La mancata realizzazione di obiettivi di risanamento finanziario per le società regionali, la mancata riduzione delle società partecipate, la riorganizzazione del sistema di gestione dei rifiuti, l’insufficiente attuazione delle norme sulla trasparenza, sulla semplificazione e delle iniziative a contrasto della corruzione e della criminalità organizzata, potrebbe essere configurata come una reiterata violazione di norme di legge, che potrebbe comportare la rimozione del Presidente della Regione.

Inoltre, sussiste un’importante questione che attiene alla veridicità del bilancio regionale.

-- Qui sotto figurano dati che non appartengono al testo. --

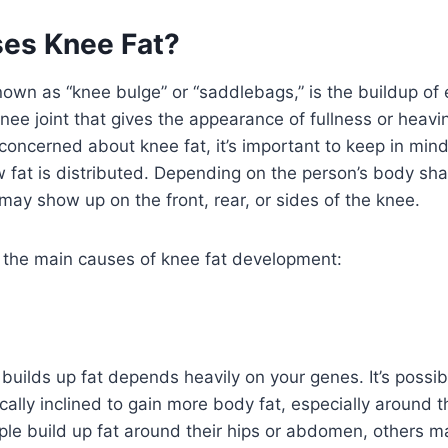
es Knee Fat?
nown as “knee bulge” or “saddlebags,” is the buildup of 
nee joint that gives the appearance of fullness or heav
oncerned about knee fat, it’s important to keep in mind
w fat is distributed. Depending on the person’s body shap
 may show up on the front, rear, or sides of the knee.
e the main causes of knee fat development:
uilds up fat depends heavily on your genes. It’s possibl
cally inclined to gain more body fat, especially around t
le build up fat around their hips or abdomen, others 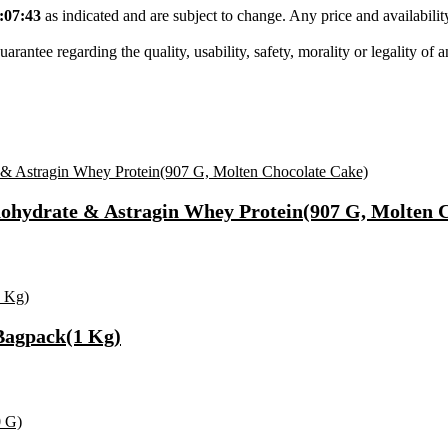
:07:43
as indicated and are subject to change. Any price and availabili
tee regarding the quality, usability, safety, morality or legality of any 
hydrate & Astragin Whey Protein(907 G, Molten C
Bagpack(1 Kg)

In una recente audizione, alla Commissione Bilancio dell’Assemblea regionale, di Rita Arrigoni, Presidente delle Sezioni Unite in sede di controllo della Corte dei Conti della Sicilia, viene censurato il bilancio di previsione 2012 che non viene ritenuto costruito in modo metodologicamente corretto.

Al fine di conseguire valori migliorativi rispetto ai saldi programmati, tale documento reca improprie correzioni di stanziamenti con l’intento di ripristinare successivamente, in sede di legge finanziaria o, addirittura, nel corso della gestione, la dotazione di tali poste nella misura ritenuta adeguata.

La sottostima di alcune voci del bilancio, per poi correggerle nella fase di gestione dell’esercizio, determinerebbe un improprio pareggio, che maschera il disavanzo tendenziale che dovrebbe, invece, risultare nel bilancio.

Il bilancio di previsione ipotizzerebbe una gestione “virtuosa”, mentre solo in corso di gestione verrebbero fatte emergere le poste mancanti.

Occorre, però, determinare che tali violazioni sia imputabili al Governatore ed all’esecutivo dallo stesso presieduto.

Non sembra, invece, esserci copertura legislativa, di rango costituzionale, che possa portare alla nomina di un commissario ad acta, per singole questioni.

I tempi per lo scioglimento dell’Assemblea o per la revoca del Presidente non sono così veloci. Non basta la volontà del Presidente del Consiglio dei Ministri o del Governo nazionale per attuare l’intervento sostitutivo.

Se Lombardo dovesse dimettersi, come promesso, oggi non ci sarebbero margini per attuare alcun commissariamento.